Merebaknya pandemi Covid-19 di negeri kita sejak Maret lalu, menghantar setiap masyarakat untuk ada dalam ragam perjuangan yang menjumput pada lajur visi serupa: mengusir keberadaan Virus Corona dari kehidupan dunia.
Kita boleh me-review ingatan kita akan hal ini, mulai dengan adanya usaha dari ranah kepemerintahan yang menetapkan Pembatasan Sosial Berskala Besar (PSBB).
Hadir pula usaha dan inisiatif kemanusiaan yang seolah-olah tampil tanpa malu-malu, menjulur ke tengah-tengah jerih-payah dunia melawan pandemi Covid-19. Kita boleh melirik sumbangsih dunia yang merekah lewat donasi dalam bentuk barang atau pun keuangan, entah untuk para korban Covid-19 maupun bagi mereka yang bergerak di garda terdepan.
Tak sampai pada titik ini saja, usaha kemanusiaan pun juga tampil lewat peneguhan spirit yang mengemuka dengan hadirnya ragam album rilisan para artis lokal, nasional, maupun internasional. Semuanya disumbangkan secara cuma-cuma demi kembalinya (go back) dunia menuju situasi hidup yang nyaman dan normal.

▸ **Latihan A**
Bagaimana isi paragraf yang diawali "Hadir pula usaha dan inisiatif" dalam teks tentang pandemi Covid-19 jika diringkas menjadi daftar poin?
▸ **Latihan B**
Salin tanpa perubahan bagian teks tentang pandemi Covid-19 yang dibuka dengan kata-kata yang memuat "Kita boleh me-review" dan ditutup dengan "Berskala Besar (PSBB).".

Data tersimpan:
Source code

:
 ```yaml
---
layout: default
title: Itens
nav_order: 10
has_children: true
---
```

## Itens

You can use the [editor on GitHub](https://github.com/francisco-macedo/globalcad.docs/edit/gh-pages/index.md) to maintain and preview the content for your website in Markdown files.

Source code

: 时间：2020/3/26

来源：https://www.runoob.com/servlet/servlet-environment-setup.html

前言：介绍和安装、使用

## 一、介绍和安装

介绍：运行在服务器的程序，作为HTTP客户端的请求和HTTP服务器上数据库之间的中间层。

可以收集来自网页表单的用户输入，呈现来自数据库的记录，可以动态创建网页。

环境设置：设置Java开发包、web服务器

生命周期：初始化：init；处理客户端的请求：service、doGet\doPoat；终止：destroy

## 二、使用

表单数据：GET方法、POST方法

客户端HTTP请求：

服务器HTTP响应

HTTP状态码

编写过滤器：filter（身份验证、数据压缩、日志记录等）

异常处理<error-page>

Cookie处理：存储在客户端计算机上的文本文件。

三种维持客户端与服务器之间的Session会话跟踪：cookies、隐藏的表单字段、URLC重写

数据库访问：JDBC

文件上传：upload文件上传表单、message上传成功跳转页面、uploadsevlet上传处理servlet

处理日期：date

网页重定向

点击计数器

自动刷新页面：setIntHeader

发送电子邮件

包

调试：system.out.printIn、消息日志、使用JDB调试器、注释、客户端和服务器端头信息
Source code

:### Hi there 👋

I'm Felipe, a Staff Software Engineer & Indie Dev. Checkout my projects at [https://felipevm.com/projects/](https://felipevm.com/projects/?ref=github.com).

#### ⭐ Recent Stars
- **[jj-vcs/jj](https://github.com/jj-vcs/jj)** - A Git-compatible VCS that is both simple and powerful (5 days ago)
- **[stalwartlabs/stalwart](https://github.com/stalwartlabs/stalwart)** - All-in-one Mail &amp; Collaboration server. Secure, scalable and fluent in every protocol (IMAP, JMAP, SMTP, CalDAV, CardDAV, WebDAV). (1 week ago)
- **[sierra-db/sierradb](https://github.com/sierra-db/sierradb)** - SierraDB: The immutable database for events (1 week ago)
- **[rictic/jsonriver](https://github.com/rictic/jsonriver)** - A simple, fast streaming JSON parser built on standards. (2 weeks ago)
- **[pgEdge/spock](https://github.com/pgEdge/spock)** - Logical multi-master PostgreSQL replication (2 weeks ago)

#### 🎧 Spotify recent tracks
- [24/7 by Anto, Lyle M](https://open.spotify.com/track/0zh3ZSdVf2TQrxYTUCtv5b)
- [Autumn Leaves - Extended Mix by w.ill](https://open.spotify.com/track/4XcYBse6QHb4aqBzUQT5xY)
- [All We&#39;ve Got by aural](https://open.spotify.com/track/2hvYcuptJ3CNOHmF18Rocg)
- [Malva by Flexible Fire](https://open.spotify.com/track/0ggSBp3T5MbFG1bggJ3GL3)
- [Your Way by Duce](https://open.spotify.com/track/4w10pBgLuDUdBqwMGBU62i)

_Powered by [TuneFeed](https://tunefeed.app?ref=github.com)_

▸ **Ruang Jawaban A**
- Usaha dan inisiatif kemanusiaan hadir di tengah perjuangan dunia melawan pandemi Covid-19.
- Sumbangsih dunia muncul dalam bentuk donasi barang maupun uang.
- Donasi itu diberikan kepada para korban Covid-19 serta mereka yang bergerak di garda terdepan.

▸ **Ruang Jawaban B**
Kita boleh me-review ingatan kita akan hal ini, mulai dengan adanya usaha dari ranah kepemerintahan yang menetapkan Pembatasan Sosial Berskala Besar (PSBB).